Closed sivabudh closed 6 years ago
@sivabudh what exatcly do you mean by centralized authentication? You mean SSO? If yes, then sure, you can use Janus with the introspection oauth configuration that will point to google oauth endpoints. This way janus will always check if the provided token is still valid.

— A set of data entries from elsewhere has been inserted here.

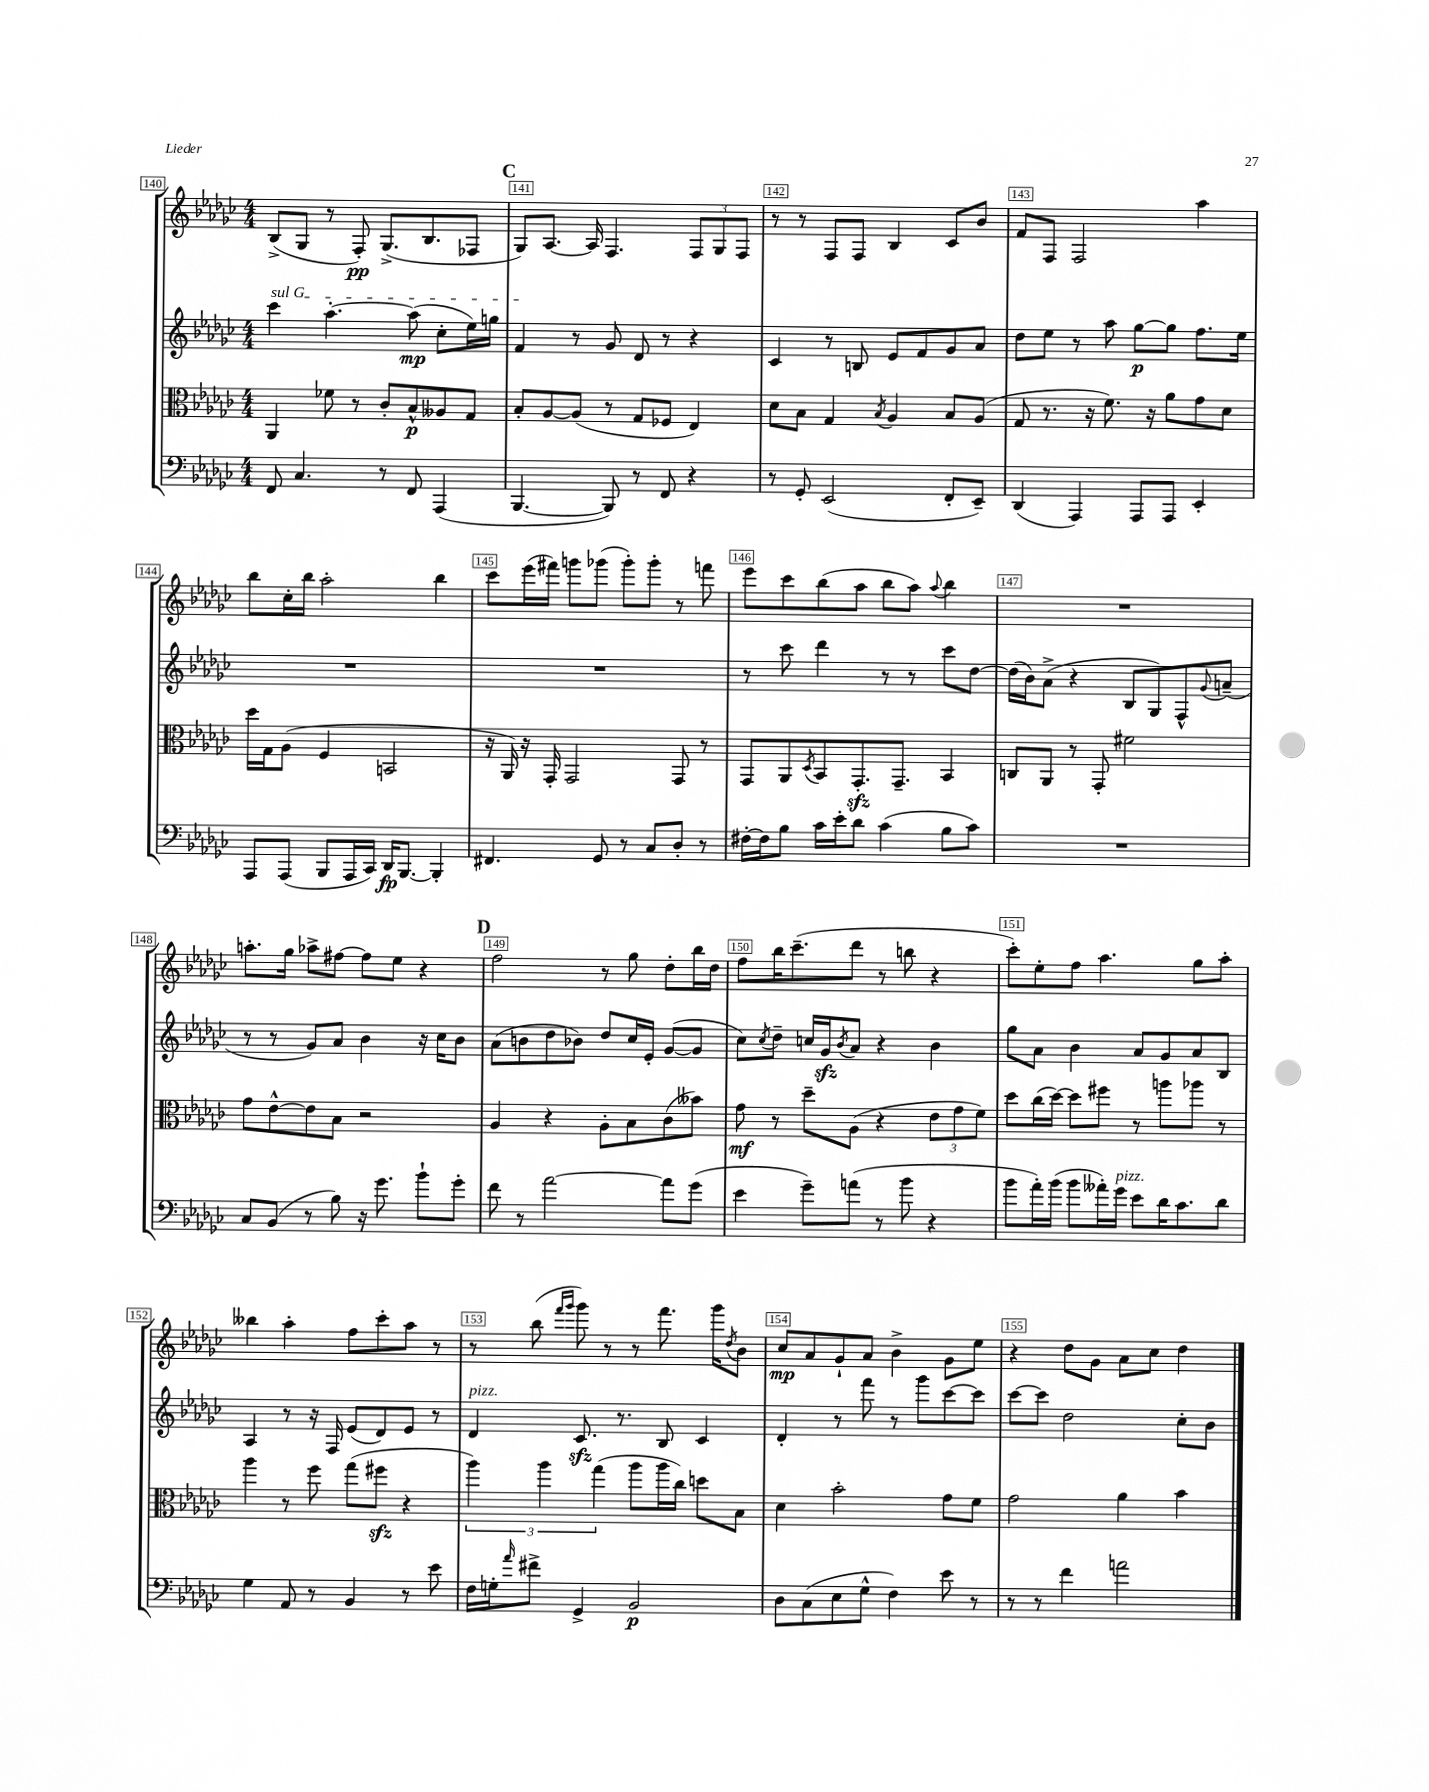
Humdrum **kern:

**kern	**kern	**kern	**kern
*staff4	*staff3	*staff2	*staff1
*clefF4	*clefC3	*clefG2	*clefG2
*k[b-e-a-d-g-c-]	*k[b-e-a-d-g-c-]	*k[b-e-a-d-g-c-]	*k[b-e-a-d-g-c-]
*M4/4	*M4/4	*M4/4	*M4/4
8FF	4AA-	4ccc-	(8B-^
4.C-	.	.	8G-
.	8f-	[4.aa-'	8r
.	8r	.	8F')
8r	8c-'	.	(8.G-^
8FF	8B-^^	(8aa-]	.
.	.	.	8.B-
(4AAA-	8A--	8cc-'	.
.	8G-	16ee-)	8F-
.	.	16gg	.
=	=	=	=
[4.BBB-	8B-'	4f	8G-)
.	[8A-	.	[8.A-
.	(8A-]	8r	.
.	.	.	16A-]
8BBB-])	8r	8g-	4.F
8r	8G-	8d-	.
8FF	8F-	8r	.
4r	4E-)	4r	12F
.	.	.	12G-
.	.	.	12F
=	=	=	=
8r	8d-	4c-	8r
8GG-'	8B-	.	8r
(2EE-	4G-	8r	8F
.	.	8B	8F
.	8qB-	.	.
.	4A-	8e-	4B-
.	.	8f	.
8FF'	8B-	8g-	8c-
8EE-~)	(8A-	8a-	8b-
=	=	=	=
(4DD-	8G-	8dd-	8f
.	8.r	8ee-	8F
4AAA-)	.	8r	2F
.	16r	.	.
.	8.f)	8aa-	.
8AAA-	.	[8gg-	.
.	16r	.	.
8AAA-	8a-	8gg-]	.
4EE-'	8g-	8.ff	4aa-
.	8d-	.	.
.	.	16ee-	.
=	=	=	=
8AAA-	16dd-	1r	8bb-
.	16G-	.	.
(8AAA-	(8A-	.	16cc-'
.	.	.	16bb-
8BBB-	4F	.	2aa-'
16AAA-	.	.	.
16CC-)	.	.	.
16DD-	2BB	.	.
[8.BBB-	.	.	.
4BBB-']	.	.	4bb-
=	=	=	=
4.FF#	16r	1r	8ccc-
.	16AA-)	.	.
.	16r	.	(16eee-
.	16GG-'	.	16fff#)
.	2GG-	.	8ggg
8GG-	.	.	(8ggg-
8r	.	.	8ggg-')
8C-	.	.	8ggg-'
8D-'	8GG-	.	8r
8r	8r	.	8fff
=	=	=	=
[16F#'	8GG-	8r	8eee-
16F#]	.	.	.
8B-	8AA-	8ccc-	8ccc-
.	8qD-	.	.
16c-	8BB-	4ddd-	(8bb-
16e-'	.	.	.
8d-	8.GG-'	.	8aa-
(4c-	.	8r	8bb-
.	8.GG-~	.	.
.	.	8r	8aa-)
.	.	.	8qqaa-
8B-	4BB-	8ccc-	4bb-
8c-)	.	[8dd-	.
=	=	=	=
1r	8C	(16dd-]	1r
.	.	16b-)	.
.	8AA-	(8a-^	.
.	8r	4r	.
.	8GG-'	.	.
.	2f#	8B-	.
.	.	8G-)	.
.	.	8F^^	.
.	.	8qqg-	.
.	.	(8a~	.
=	=	=	=
8C-	8g-	8r	8.aa'
(8BB-	[8e-^^	8r	.
.	.	.	16gg-
8r	8e-]	8g-)	8aa-^
8B-)	8B-	8a-	[8ff#
16r	2r	4b-	8ff#]
8.g-	.	.	.
.	.	.	8ee-
8b-`	.	16r	4r
.	.	16cc-	.
8g-'	.	8b-	.
=	=	=	=
8f	4A-	(8a-	2ff
8r	.	8b	.
[2a-	4r	8dd-	.
.	.	8b-)	.
.	8A-'	8dd-	8r
.	8B-	16cc-	8gg-
.	.	16e-'	.
8a-]	(8c-	([8g-	8dd-'
(8g-	8b--)	8g-]	16bb-
.	.	.	16dd-
=	=	=	=
4e-	8g-	8cc-)	8ff
.	.	8qcc-	.
.	8r	8dd-~	16bb-
.	.	.	(8.ccc-~
8g-~)	8dd-~	16cc	.
.	.	16g-	.
.	.	8qb-	.
(8a	(8A-	8a-	8ddd-
8r	4r	4r	8r
8b-	.	.	8bb
4r	12e-	4b-	4r
.	12g-	.	.
.	12f)	.	.
=	=	=	=
8b-	8dd-	8gg-	8ccc-')
16a-')	(16cc-	8a-	8ee-'
(16b-	[16dd-)	.	.
8b-	8dd-]	4b-	8ff
16a--')	8ff#	.	4.aa-
16g-	.	.	.
8e-	8r	8a-	.
16d-	8aa	8g-	.
8.c-	.	.	.
.	8aa-	8a-	8gg-
8d-	8r	8B-	8aa-'
=	=	=	=
4G-	4aa-	4A-	4bb--
8AA-	8r	8r	4aa-'
8r	8ff	16r	.
.	.	16F	.
4BB-	(8gg-	(8e-	8ff
.	8ff#	8d-)	8ccc-'
8r	4r	8e-	8aa-
8e-	.	8r	8r
=	=	=	=
16F	6aa-)	4d-	8r
16G'	.	.	.
16qqa-	.	.	.
8f#^	.	.	(8bb-
.	6aa-	.	.
.	.	.	16qqfff
.	.	.	16qqggg-
4GG-^	.	8.c-	8ggg-)
.	(6gg-	.	.
.	.	.	8r
.	.	8.r	.
2BB-	8aa-	.	8r
.	16aa-	8B-	8.fff
.	16cc-)	.	.
.	8dd	4c-	.
.	.	.	16ggg-
.	.	.	8qdd-
.	8B-	.	8b-
=	=	=	=
8D-	4d-	4d-'	8cc-
(8C-	.	.	8a-
8E-	2b-'	8r	8g-`
8G-^^	.	8fff	8a-
4F)	.	8r	4b-^
.	.	8ggg-	.
8e-	8g-	[8ccc-	8g-
8r	8f	8ccc-]	8ee-
=	=	=	=
8r	2g-	[8ccc-	4r
8r	.	8ccc-]	.
4f	.	2dd-	8dd-
.	.	.	8g-
2a	4a-	.	8a-
.	.	.	8cc-
.	4b-	8cc-'	4dd-
.	.	8b-	.
==	==	==	==
*-	*-	*-	*-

One example is this oauth server
configuration that we use for github SSO.
{
"name": "github-auth",
"oauth_endpoints": {
"authorize": {
"listen_path": "/auth/github/authorize",
"upstreams": {
"balancing": "roundrobin",
"targets": [{"target": "https://github.com/login/oauth/authorize"}]
},
"methods": [
"ALL"
]
},
"token": {
"listen_path": "/auth/github/token",
"upstreams": {
"balancing": "roundrobin",
"targets": [{"target": "https://github.com/login/oauth/access_token"}]
},
"methods": [
"GET",
"POST"
]
},
"introspect": {
"listen_path": "/auth/github/introspect",
"upstreams": {
"balancing": "roundrobin",
"targets": [{"target": "https://api.github.com/user"}]
},
"methods": ["GET"]
}
},
"secrets": {
"<your-client-id>": "<your-client-secret>"
},
"cors_meta": {
"enabled": true
"domains": ["*"],
"methods": [
"GET",
"POST",
"PUT",
"PATCH",
"DELETE",
"OPTIONS"
],
"request_headers": [
"Origin",
"Authorization",
"Content-Type"
],
},
"token_strategy": {
"name": "introspection",
"settings": {
"auth_header_type": "token",
"use_auth_header": true
}
}
}
Please let me know if this answer you question
Thanks for your response.
Just want to check about this specific feature. None of the other well-known API gateway has this feature.